Inquiring minds are listening to Marc Faber on the global economy.
Faber says China faces a recession defined as a slowdown to 3%.
Interestingly, 3% is the same long-term target that Michael Pettis at China Financial Markets has come up with. Indeed Pettis has made two bets with the Economist over growth rates and when Chain will surpass the US in terms of GDP.
The Economist says China will pass the US up by 2018. Pettis and I say no way. Pettis also says China will average 3.5% or less growth for the rest of the decade. I agree with Pettis.
For details of the bet and my thoughts, please see 12 Predictions by Michael Pettis on China; Non-Food Commodity Prices Will Collapse Over Next Three to Four Years; Nails in the Hard Landing Coffin?
Faber does not believe China's GDP as stated now, and neither do I. Both of us think China has hugely understated inflation.
However, Faber sees chance of serious inflation in the US. I don't. Faber narrowly focuses on money supply and ignores credit. And credit will collapse once again if the US heads back into recession as Faber thinks.

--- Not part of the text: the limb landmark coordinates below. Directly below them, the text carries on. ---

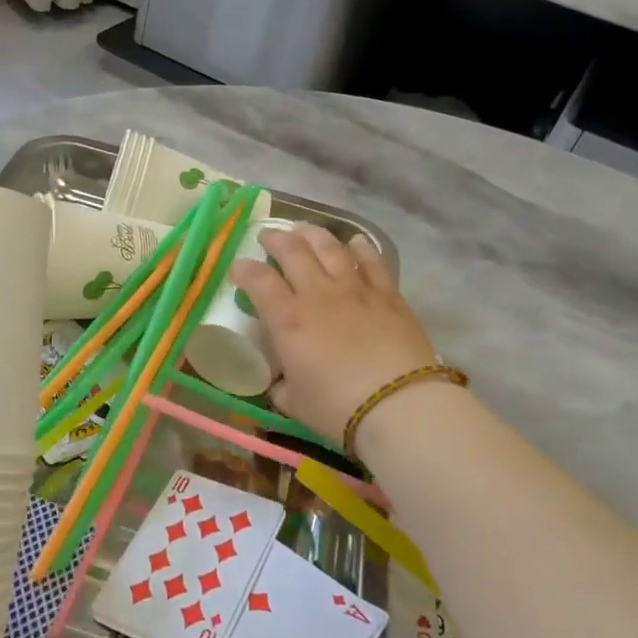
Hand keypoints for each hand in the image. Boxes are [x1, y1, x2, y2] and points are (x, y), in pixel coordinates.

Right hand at [230, 224, 439, 442]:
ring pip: (330, 247)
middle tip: (268, 237)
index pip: (258, 280)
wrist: (399, 405)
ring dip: (313, 234)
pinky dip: (360, 248)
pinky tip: (355, 242)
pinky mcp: (388, 295)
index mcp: (288, 319)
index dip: (243, 270)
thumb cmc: (337, 408)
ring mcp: (355, 290)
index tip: (238, 269)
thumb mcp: (294, 402)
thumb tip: (282, 381)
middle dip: (276, 239)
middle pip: (293, 251)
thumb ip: (283, 385)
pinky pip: (372, 261)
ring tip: (304, 230)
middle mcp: (318, 294)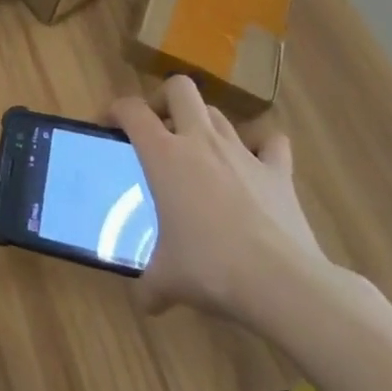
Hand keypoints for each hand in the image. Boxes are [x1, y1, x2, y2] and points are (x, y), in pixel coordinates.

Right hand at [110, 76, 327, 325]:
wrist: (282, 283)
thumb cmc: (211, 269)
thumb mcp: (168, 280)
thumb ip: (150, 285)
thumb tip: (144, 302)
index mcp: (164, 154)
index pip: (131, 110)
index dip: (115, 111)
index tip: (109, 126)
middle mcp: (200, 140)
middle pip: (179, 88)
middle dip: (165, 99)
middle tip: (159, 128)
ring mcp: (242, 152)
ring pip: (218, 113)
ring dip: (205, 124)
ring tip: (200, 152)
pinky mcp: (279, 172)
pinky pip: (271, 144)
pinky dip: (263, 148)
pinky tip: (256, 166)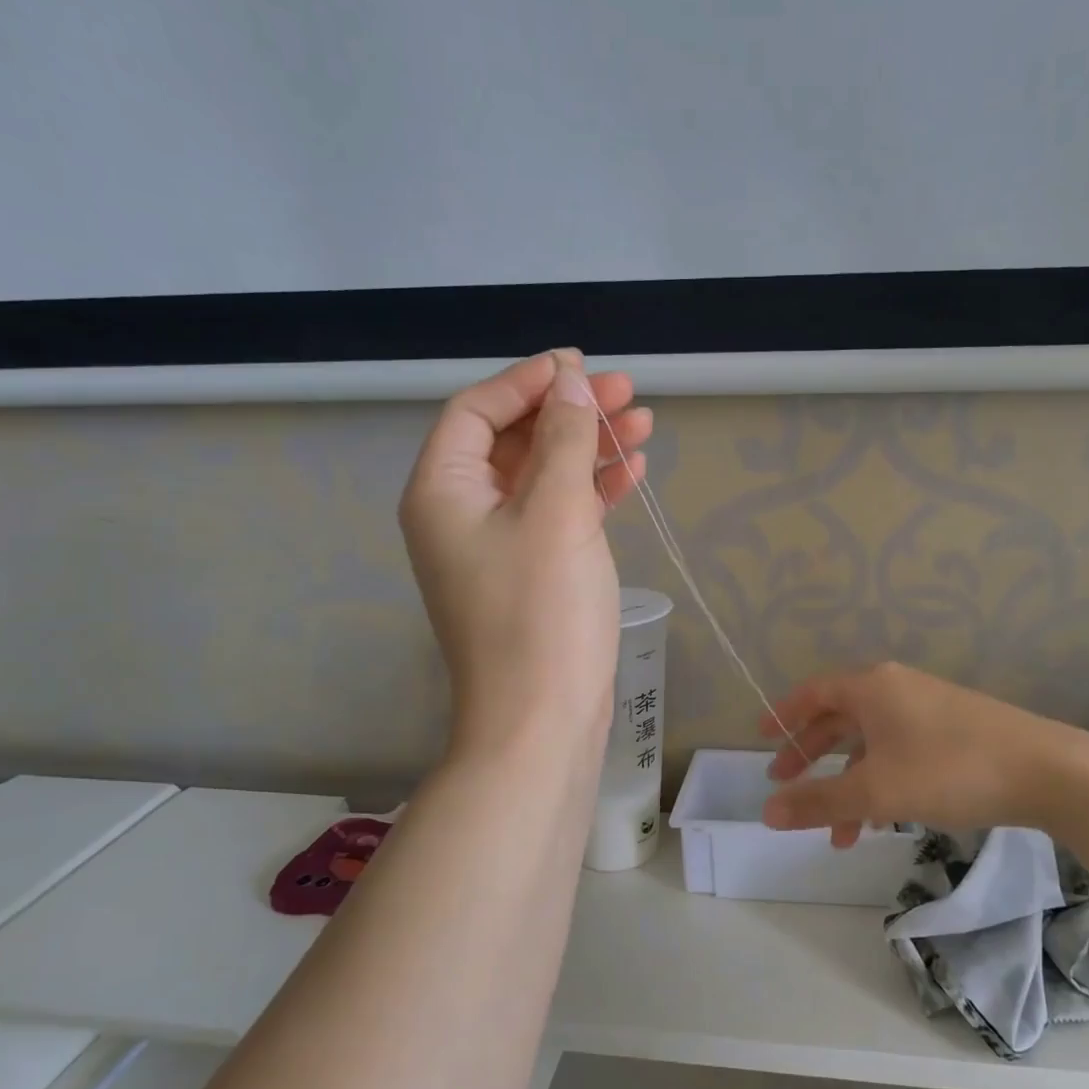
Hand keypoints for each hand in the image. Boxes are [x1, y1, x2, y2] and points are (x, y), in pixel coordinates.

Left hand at [400, 349, 652, 759]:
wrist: (541, 721)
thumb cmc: (541, 613)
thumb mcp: (556, 514)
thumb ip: (564, 441)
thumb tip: (571, 384)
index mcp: (443, 492)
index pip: (476, 412)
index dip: (527, 382)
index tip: (580, 367)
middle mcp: (461, 514)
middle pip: (514, 441)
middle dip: (569, 413)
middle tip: (628, 392)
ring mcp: (498, 548)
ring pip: (543, 478)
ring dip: (589, 448)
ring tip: (644, 424)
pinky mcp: (532, 575)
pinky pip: (559, 516)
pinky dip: (593, 491)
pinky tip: (632, 472)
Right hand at [760, 662, 1069, 843]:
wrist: (1045, 770)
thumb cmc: (949, 770)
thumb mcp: (875, 790)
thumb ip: (818, 802)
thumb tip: (766, 813)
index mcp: (871, 687)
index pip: (813, 693)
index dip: (783, 715)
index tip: (760, 738)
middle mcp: (896, 688)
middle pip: (838, 718)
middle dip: (809, 754)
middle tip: (784, 783)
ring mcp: (927, 707)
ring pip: (870, 742)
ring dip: (847, 782)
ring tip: (835, 831)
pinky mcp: (952, 730)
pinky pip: (898, 751)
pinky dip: (879, 781)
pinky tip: (879, 819)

Indeed credit has at best held steady in this recover, after one corrects for student loans.
for a discussion.
Since credit dwarfs money supply, odds of significant inflation in the face of negative credit growth is not high. Those betting on high inflation or hyperinflation have simply been wrong, and will continue to be wrong until Bernanke reignites bank lending.
Given capital constraints on banks, consumer needs to deleverage, boomers heading for retirement with insufficient savings, and businesses reluctant to expand, Bernanke is fighting a losing battle and will be for quite some time.